Why does the plugin output a warning if it's not something you can fix?

adriancable commented 1 year ago

It’s not the plug-in outputting a warning, it’s Homebridge. The reason is that Nest thermostats have different min/max limits for setting and reading temperature ranges (for example, safety temperature setpoints are lower than temperatures that can be manually set). Homebridge doesn’t like this and so throws a warning, and there’s no way you can stop it from doing so, but you can ignore it because it doesn’t mean anything is wrong and has no functional impact.

tpitale commented 1 year ago

Thank you for the extra info. That was what I was searching for. I found you shared this on another one of the many versions of this issue. I will try to submit a PR to homebridge to either update the docs with this helpful explanation, or perhaps add an option to silence these warnings.

JurgenLB commented 1 year ago

It is a warning from Homebridge, but the reason is that the Plugin does not change the standard limits from Homebridge. There are parameters that the plugin can use for changing the limits, so for this you need to look at the plugin and not Homebridge

adriancable commented 1 year ago

@JurgenLB - let me add some more detail and hopefully put this one to bed.

On a Nest thermostat, under a number of different circumstances, the returned temperature setpoints can be lower (or higher) than what can be manually set. For example, if safety temperatures are active, the heating threshold setpoint can go down to 35 degrees F. However, it is not allowed by thermostat to manually change the heating threshold to any value below 50 degrees F. So in this example, there is a difference in the value range allowed for a characteristic 'get' for Characteristic.HeatingThresholdTemperature and the value range allowed for a characteristic 'set' for Characteristic.HeatingThresholdTemperature. HomeKit does not support such a thing. Yes, you can indeed set minValue in the props for the characteristic (and of course the plug-in does this already) and this affects the range on the thermostat dial UI in Apple Home. But you cannot set different values of minValue for reading and writing the characteristic.

So there are two choices. One, I set minValue for Characteristic.HeatingThresholdTemperature to 35 degrees F (i.e. the minimum threshold temperature the thermostat can return via an API 'read'). This would prevent all warnings. But it would also lead to an incorrect UI in the Apple Home app, because it would produce a thermostat dial UI that can be adjusted all the way down to 35 degrees F, which is incorrect and misleading because setting temperatures below 50 degrees F will fail and cause an API error on the Nest side.

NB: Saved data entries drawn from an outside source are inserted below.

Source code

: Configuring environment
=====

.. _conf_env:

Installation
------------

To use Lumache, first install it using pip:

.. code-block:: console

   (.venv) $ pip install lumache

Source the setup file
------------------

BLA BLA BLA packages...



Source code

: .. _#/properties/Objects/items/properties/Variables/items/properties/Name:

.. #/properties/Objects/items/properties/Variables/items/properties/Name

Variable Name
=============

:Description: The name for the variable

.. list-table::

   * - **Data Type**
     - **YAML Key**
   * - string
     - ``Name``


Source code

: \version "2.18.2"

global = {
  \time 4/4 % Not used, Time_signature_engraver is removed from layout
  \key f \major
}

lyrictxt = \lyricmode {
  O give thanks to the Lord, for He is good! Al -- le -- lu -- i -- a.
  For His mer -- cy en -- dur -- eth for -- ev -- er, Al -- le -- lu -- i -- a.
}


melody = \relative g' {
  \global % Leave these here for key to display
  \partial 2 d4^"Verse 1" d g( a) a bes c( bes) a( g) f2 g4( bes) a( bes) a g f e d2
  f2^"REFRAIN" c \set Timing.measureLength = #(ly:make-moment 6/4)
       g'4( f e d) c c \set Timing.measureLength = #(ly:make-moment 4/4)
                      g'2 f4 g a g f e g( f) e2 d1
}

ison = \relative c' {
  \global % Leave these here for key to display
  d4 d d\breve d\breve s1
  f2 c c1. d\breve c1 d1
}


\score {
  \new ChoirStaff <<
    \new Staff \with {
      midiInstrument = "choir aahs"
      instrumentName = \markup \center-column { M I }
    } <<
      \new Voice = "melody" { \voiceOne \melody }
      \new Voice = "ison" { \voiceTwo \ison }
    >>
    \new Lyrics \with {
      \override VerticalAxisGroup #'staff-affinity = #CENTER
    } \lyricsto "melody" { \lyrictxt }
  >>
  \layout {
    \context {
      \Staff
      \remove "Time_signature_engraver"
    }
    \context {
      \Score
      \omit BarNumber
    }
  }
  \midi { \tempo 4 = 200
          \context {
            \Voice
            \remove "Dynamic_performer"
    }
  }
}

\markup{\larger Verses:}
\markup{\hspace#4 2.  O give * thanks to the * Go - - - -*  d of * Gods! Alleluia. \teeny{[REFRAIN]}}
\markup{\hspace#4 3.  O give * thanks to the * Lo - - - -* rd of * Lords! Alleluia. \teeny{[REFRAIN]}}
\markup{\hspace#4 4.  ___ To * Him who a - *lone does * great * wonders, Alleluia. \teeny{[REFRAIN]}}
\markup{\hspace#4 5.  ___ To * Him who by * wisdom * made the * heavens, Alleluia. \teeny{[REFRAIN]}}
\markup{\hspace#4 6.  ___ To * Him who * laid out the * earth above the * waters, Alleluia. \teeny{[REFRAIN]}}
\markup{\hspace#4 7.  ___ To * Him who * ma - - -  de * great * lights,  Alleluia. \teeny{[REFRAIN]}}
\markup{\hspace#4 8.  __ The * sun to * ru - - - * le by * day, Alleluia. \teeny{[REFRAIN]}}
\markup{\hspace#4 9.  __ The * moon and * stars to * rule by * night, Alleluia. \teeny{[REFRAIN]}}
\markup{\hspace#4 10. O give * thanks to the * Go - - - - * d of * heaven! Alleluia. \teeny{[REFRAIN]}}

Two, I set minValue for Characteristic.HeatingThresholdTemperature to 50 degrees F (i.e. the minimum threshold temperature the thermostat can set via an API 'write'). This produces the warnings you see but leads to a correct rendering of the thermostat dial UI in the Apple Home app, and prevents users setting an invalid temperature below 50 degrees F which would fail.

I chose option two. I think under the circumstances this is clearly the right choice.